▶ Istruzioni di lavoro:
- 1) Rispondi a queste domande sul brano sul diabete:
(a) Fino a quante volte al giorno, secondo gli autori, i medici consigliano di mangiare ai diabetici di tipo 2?
(b) In quale momento della giornata l'approccio degli autori concentra l'assunzione di pane, frutta e dolci?
(c) Di che cosa deve essere privo lo spuntino a cena?
- 2) Ricopia parola per parola il passo del brano sul diabete da "Non più, dunque, tanti" a "far perdere peso.".

++++ Estratto del testo

Non più, dunque, tanti e distribuiti dl corso della giornata, come frequentemente suggerito, ma un numero ridotto in momenti ben scanditi della giornata, più in linea con i nostri bioritmi fisiologici, consente di controllare meglio la glicemia, ridurre le dosi di insulina e far perdere peso.
“In genere”, sottolineano gli autori “i medici consigliano ai diabetici di tipo 2 di mangiare meno e più spesso, anche sei volte al giorno, ma questo approccio può determinare un circolo vizioso che porta a trattamenti più intensivi, in particolare in corso di terapia con insulina. Infatti, l'insulino-resistenza e la minore attività delle cellule β richiedono trattamenti con dosi elevate di insulina che, a loro volta, portano ad aumento di peso e, di nuovo, ad alterati livelli di glicemia. Abbiamo, dunque, pensato a un approccio che concentrasse l’assunzione di pane, frutta e dolci alle prime ore del mattino, prevedendo poi un pranzo abbondante e uno spuntino a cena, privo di amidi e zuccheri semplici ottenuti da frutta e dolci”.

++++++++
++++ Dati estratti

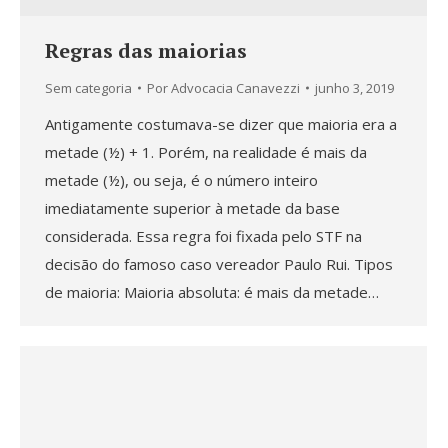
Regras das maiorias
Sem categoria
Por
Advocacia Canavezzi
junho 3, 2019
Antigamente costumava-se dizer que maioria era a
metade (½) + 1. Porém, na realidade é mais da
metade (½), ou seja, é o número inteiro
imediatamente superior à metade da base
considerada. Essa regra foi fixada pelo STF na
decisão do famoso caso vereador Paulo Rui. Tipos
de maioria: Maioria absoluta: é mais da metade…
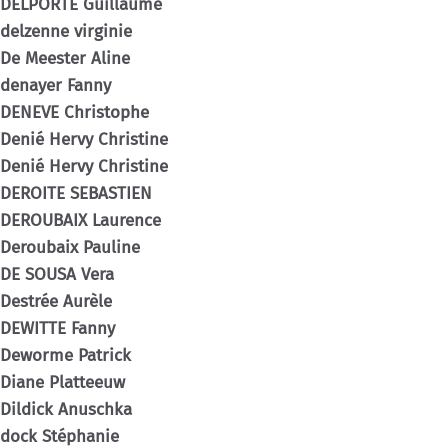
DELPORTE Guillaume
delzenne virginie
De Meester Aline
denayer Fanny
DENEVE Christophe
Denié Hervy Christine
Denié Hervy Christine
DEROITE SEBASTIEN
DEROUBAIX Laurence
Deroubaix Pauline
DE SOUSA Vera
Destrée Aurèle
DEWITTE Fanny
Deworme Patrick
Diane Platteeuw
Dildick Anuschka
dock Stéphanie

++++++++

▶ Soluzioni per compito:
- 1)
(a) Anche sei volte al giorno.
(b) Alle prime ore del mattino.
(c) Di amidi e zuccheri semplici ottenuti da frutta e dolci.

- 2)
Non più, dunque, tanti e distribuiti dl corso della giornata, come frequentemente suggerito, ma un numero ridotto in momenti ben scanditi della giornata, più in linea con i nostri bioritmi fisiologici, consente di controllare meglio la glicemia, ridurre le dosi di insulina e far perdere peso.